Especially, projection-type image display apparatuses (hereinafter referred to as “projectors”) are desired to have high illuminance recently, and therefore need to use higher-output high pressure discharge lamps than before.
However, high pressure discharge lamps become larger in size as they become higher in power. When this happens, the thermal capacity of the lamp components including the glass bulb increases. This decreases the speed at which the light-emitting metal evaporates in the discharge space, further prolonging the light rise time.
Some lighting methods for motor vehicle high pressure discharge lamps have solved this problem by first supplying the lamps with much higher power than the power at the normal lighting to promote the light rise, then supplying the lamps with a constant power (see, for example, Japanese Laid-Open Patent Application No. H04-349396 (Patent Document 1), Japanese Laid-Open Patent Application No. H08-078175 (Patent Document 2)).
However, if the above-mentioned technologies for motor vehicles are applied to high pressure discharge lamps for projectors, edges of the lamp electrodes would melt. This is a serious damage to the electrodes and lamps.

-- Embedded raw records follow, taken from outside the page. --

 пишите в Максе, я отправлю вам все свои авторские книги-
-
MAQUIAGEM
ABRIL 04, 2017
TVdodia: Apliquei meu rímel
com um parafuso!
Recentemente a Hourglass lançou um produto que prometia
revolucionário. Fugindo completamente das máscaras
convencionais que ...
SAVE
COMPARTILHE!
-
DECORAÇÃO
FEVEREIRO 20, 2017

The motor vehicle high pressure discharge lamps are standardized by Japan Electric Lamp Manufacturers Association (JELMA) or the like, and they are designed to have leeway in electrode size relative to the lamp power. As a result, even if a much higher power than the power at the normal lighting is supplied to the lamps for motor vehicles, the lamp electrodes do not suffer much damage. Also, in the lamps for motor vehicles, a xenon gas is introduced at a pressure as high as 500 kPa or more. This causes the resistance component in the discharge space to be high, restricting the lamp current to a level not so high. For these reasons, electrodes of the motor vehicle high pressure discharge lamps do not suffer damage with use of the lighting methods disclosed in the Patent Documents 1 and 2.
However, high pressure discharge lamps for projectors are required to provide high brightness to maintain the screen brightness.

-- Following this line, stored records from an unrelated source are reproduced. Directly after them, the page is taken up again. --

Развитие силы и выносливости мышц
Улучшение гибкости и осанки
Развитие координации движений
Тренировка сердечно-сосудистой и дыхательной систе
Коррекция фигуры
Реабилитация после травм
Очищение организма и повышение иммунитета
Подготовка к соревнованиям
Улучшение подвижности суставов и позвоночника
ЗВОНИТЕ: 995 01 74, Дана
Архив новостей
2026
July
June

To provide high brightness, it is essential to maintain the electrode edges at high temperatures to increase the arc temperature. For this reason, the size of the electrodes needs to be reduced as much as possible to reduce the thermal capacity. Also, to increase the converging efficiency of the concave reflecting mirror, a point light source is preferred. However, reduction in the distance between electrodes leads to a larger amount of lamp current flowing there. Also, supply of an excessively high power may lead to an excessive increase of the lamp current.

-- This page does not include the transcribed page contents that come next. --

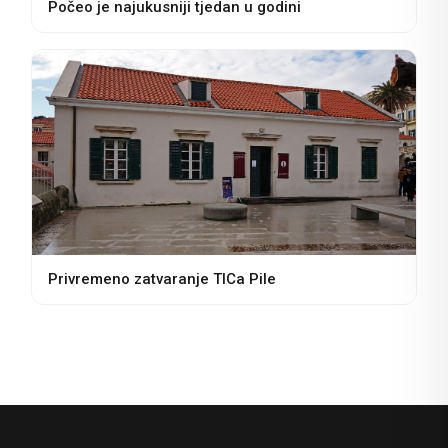
Počeo je najukusniji tjedan u godini
Privremeno zatvaranje TICa Pile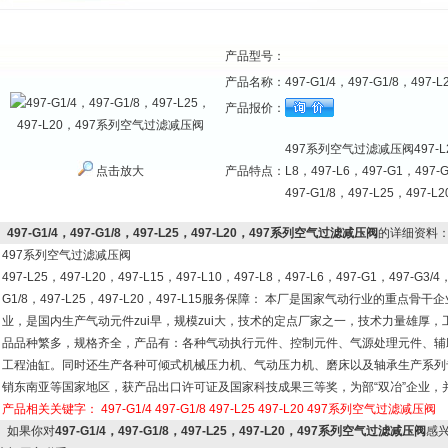
产品型号：
产品名称：
497-G1/4，497-G1/8，49
产品报价：
497系列空气过滤减压阀497-L25，
点击放大
产品特点：
L8，497-L6，497-G1，497-G
497-G1/8，497-L25，497-L2
497-G1/4，497-G1/8，497-L25，497-L20，497系列空气过滤减压阀
的详细资料
497系列空气过滤减压阀
497-L25，497-L20，497-L15，497-L10，497-L8，497-L6，497-G1，497-G3/4，
G1/8，497-L25，497-L20，497-L15服务保障： 本厂是国家气动行业的重
业，是国内生产气动元件zui早，规模zui大，技术的定点厂家之一，技术力量雄
品品种繁多，规格齐全，产品有：各种气动执行元件、控制元件、气源处理元件、辅
工程油缸。同时还生产各种可倾式机械压力机、气动压力机、磨床以及轴承生产系列
销东南亚等国家地区，获产品出口许可证及国家科技成果三等奖，为部“双冶”企业，并通
产品相关关键字：
497-G1/4
497-G1/8
497-L25
497-L20
497系列空气过滤减压阀
如果你对
497-G1/4，497-G1/8，497-L25，497-L20，497系列空气过滤减压阀
感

Accordingly, if a power much higher than a power at a normal lighting is supplied to a high pressure discharge lamp for a projector under the same condition as a high pressure discharge lamp for a motor vehicle, the temperature at edges of electrodes would increase abnormally, melting the electrodes. When this happens, an appropriate point light source is not obtained, and in the worst case, a lighting failure occurs.
One might think that a rare gas such as xenon may be introduced at a high pressure into the projector high pressure discharge lamp to increase the resistance in the discharge space, as in the motor vehicle high pressure discharge lamps. However, as described earlier, high pressure discharge lamps for projectors are relatively large in size, and therefore it is difficult to introduce a rare gas at a pressure higher than a certain pressure, from a viewpoint of the manufacturing technology.
Due to the circumstances described above, in conventional lighting methods for high pressure discharge lamps for projectors, to prevent the electrodes from suffering damage, a constant current control is performed so as to supply an electric current, which does not exceed the maximum value of a current which is supplied while the constant power control is performed, for a duration of the initial lighting period between a lighting start and a constant power control. In such circumstances, it is extremely difficult to reduce the light rise time.